# [Directions for this task]
Write out all of the lines below word for word, changing nothing.

BEGIN Dataset entries

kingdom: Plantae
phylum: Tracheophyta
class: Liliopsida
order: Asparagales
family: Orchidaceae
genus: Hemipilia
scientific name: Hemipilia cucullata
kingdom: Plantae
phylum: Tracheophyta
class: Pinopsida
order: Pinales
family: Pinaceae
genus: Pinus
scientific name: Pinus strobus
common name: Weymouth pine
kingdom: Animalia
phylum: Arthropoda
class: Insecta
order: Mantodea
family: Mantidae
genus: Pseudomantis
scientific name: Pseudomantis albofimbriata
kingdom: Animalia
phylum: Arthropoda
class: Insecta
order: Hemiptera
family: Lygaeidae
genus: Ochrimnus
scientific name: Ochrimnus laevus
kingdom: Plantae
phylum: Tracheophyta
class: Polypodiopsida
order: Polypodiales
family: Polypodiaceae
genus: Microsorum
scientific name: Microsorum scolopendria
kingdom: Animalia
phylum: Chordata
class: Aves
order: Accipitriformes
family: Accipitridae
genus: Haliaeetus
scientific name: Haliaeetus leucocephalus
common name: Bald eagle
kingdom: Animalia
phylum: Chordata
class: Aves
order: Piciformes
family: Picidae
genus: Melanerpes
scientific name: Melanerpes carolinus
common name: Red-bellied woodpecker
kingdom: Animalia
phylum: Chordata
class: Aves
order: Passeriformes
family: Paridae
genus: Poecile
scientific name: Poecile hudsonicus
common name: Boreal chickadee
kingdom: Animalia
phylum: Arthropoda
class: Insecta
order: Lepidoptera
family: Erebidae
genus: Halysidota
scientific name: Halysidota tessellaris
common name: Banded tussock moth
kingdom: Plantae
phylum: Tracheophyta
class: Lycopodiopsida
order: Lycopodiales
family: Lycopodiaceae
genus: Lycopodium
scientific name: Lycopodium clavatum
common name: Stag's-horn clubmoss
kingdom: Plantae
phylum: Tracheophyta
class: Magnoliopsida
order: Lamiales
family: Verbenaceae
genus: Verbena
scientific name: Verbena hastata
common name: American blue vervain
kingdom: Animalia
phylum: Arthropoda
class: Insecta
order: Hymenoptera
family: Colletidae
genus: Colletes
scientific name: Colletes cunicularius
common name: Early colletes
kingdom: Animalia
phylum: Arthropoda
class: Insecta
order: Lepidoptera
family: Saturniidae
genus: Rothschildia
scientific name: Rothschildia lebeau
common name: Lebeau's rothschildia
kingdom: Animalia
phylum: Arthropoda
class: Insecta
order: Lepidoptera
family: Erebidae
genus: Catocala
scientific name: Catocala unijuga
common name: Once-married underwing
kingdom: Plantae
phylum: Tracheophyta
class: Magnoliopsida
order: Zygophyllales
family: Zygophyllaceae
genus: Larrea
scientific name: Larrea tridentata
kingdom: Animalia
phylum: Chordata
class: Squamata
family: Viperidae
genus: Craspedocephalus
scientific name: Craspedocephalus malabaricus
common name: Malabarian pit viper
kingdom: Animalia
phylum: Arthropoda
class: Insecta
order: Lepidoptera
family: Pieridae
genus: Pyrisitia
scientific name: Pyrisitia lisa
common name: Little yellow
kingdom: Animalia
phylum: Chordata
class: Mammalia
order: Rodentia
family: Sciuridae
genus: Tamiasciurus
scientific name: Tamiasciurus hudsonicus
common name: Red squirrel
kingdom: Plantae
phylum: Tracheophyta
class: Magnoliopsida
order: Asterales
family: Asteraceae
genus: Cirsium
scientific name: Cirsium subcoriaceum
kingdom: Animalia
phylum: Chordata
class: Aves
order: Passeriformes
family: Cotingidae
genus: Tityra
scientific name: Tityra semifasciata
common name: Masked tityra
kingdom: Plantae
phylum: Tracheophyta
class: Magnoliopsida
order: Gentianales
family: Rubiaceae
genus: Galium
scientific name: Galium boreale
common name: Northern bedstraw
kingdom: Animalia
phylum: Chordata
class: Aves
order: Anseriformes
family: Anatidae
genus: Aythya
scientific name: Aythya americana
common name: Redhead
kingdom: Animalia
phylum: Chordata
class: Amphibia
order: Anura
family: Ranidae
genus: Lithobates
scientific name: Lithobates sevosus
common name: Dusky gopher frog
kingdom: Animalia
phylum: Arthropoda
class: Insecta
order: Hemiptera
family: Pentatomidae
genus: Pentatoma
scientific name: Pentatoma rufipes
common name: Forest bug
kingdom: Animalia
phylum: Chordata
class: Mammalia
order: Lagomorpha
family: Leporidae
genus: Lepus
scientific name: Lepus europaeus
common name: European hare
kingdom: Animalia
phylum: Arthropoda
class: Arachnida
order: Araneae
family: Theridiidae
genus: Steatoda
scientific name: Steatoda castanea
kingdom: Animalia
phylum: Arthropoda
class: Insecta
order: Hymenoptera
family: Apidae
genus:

END Dataset entries

# [Reply to the task]
kingdom: Plantae
phylum: Tracheophyta
class: Liliopsida
order: Asparagales
family: Orchidaceae
genus: Hemipilia
scientific name: Hemipilia cucullata
kingdom: Plantae
phylum: Tracheophyta
class: Pinopsida
order: Pinales
family: Pinaceae
genus: Pinus
scientific name: Pinus strobus
common name: Weymouth pine
kingdom: Animalia
phylum: Arthropoda
class: Insecta
order: Mantodea
family: Mantidae
genus: Pseudomantis
scientific name: Pseudomantis albofimbriata
kingdom: Animalia
phylum: Arthropoda
class: Insecta
order: Hemiptera
family: Lygaeidae
genus: Ochrimnus
scientific name: Ochrimnus laevus
kingdom: Plantae
phylum: Tracheophyta
class: Polypodiopsida
order: Polypodiales
family: Polypodiaceae
genus: Microsorum
scientific name: Microsorum scolopendria
kingdom: Animalia
phylum: Chordata
class: Aves
order: Accipitriformes
family: Accipitridae
genus: Haliaeetus
scientific name: Haliaeetus leucocephalus
common name: Bald eagle
kingdom: Animalia
phylum: Chordata
class: Aves
order: Piciformes
family: Picidae
genus: Melanerpes
scientific name: Melanerpes carolinus
common name: Red-bellied woodpecker
kingdom: Animalia
phylum: Chordata
class: Aves
order: Passeriformes
family: Paridae
genus: Poecile
scientific name: Poecile hudsonicus
common name: Boreal chickadee
kingdom: Animalia
phylum: Arthropoda
class: Insecta
order: Lepidoptera
family: Erebidae
genus: Halysidota
scientific name: Halysidota tessellaris
common name: Banded tussock moth
kingdom: Plantae
phylum: Tracheophyta
class: Lycopodiopsida
order: Lycopodiales
family: Lycopodiaceae
genus: Lycopodium
scientific name: Lycopodium clavatum
common name: Stag's-horn clubmoss
kingdom: Plantae
phylum: Tracheophyta
class: Magnoliopsida
order: Lamiales
family: Verbenaceae
genus: Verbena
scientific name: Verbena hastata
common name: American blue vervain
kingdom: Animalia
phylum: Arthropoda
class: Insecta
order: Hymenoptera
family: Colletidae
genus: Colletes
scientific name: Colletes cunicularius
common name: Early colletes
kingdom: Animalia
phylum: Arthropoda
class: Insecta
order: Lepidoptera
family: Saturniidae
genus: Rothschildia
scientific name: Rothschildia lebeau
common name: Lebeau's rothschildia
kingdom: Animalia
phylum: Arthropoda
class: Insecta
order: Lepidoptera
family: Erebidae
genus: Catocala
scientific name: Catocala unijuga
common name: Once-married underwing
kingdom: Plantae
phylum: Tracheophyta
class: Magnoliopsida
order: Zygophyllales
family: Zygophyllaceae
genus: Larrea
scientific name: Larrea tridentata
kingdom: Animalia
phylum: Chordata
class: Squamata
family: Viperidae
genus: Craspedocephalus
scientific name: Craspedocephalus malabaricus
common name: Malabarian pit viper
kingdom: Animalia
phylum: Arthropoda
class: Insecta
order: Lepidoptera
family: Pieridae
genus: Pyrisitia
scientific name: Pyrisitia lisa
common name: Little yellow
kingdom: Animalia
phylum: Chordata
class: Mammalia
order: Rodentia
family: Sciuridae
genus: Tamiasciurus
scientific name: Tamiasciurus hudsonicus
common name: Red squirrel
kingdom: Plantae
phylum: Tracheophyta
class: Magnoliopsida
order: Asterales
family: Asteraceae
genus: Cirsium
scientific name: Cirsium subcoriaceum
kingdom: Animalia
phylum: Chordata
class: Aves
order: Passeriformes
family: Cotingidae
genus: Tityra
scientific name: Tityra semifasciata
common name: Masked tityra
kingdom: Plantae
phylum: Tracheophyta
class: Magnoliopsida
order: Gentianales
family: Rubiaceae
genus: Galium
scientific name: Galium boreale
common name: Northern bedstraw
kingdom: Animalia
phylum: Chordata
class: Aves
order: Anseriformes
family: Anatidae
genus: Aythya
scientific name: Aythya americana
common name: Redhead
kingdom: Animalia
phylum: Chordata
class: Amphibia
order: Anura
family: Ranidae
genus: Lithobates
scientific name: Lithobates sevosus
common name: Dusky gopher frog
kingdom: Animalia
phylum: Arthropoda
class: Insecta
order: Hemiptera
family: Pentatomidae
genus: Pentatoma
scientific name: Pentatoma rufipes
common name: Forest bug
kingdom: Animalia
phylum: Chordata
class: Mammalia
order: Lagomorpha
family: Leporidae
genus: Lepus
scientific name: Lepus europaeus
common name: European hare
kingdom: Animalia
phylum: Arthropoda
class: Arachnida
order: Araneae
family: Theridiidae
genus: Steatoda
scientific name: Steatoda castanea
kingdom: Animalia
phylum: Arthropoda
class: Insecta
order: Hymenoptera
family: Apidae
genus:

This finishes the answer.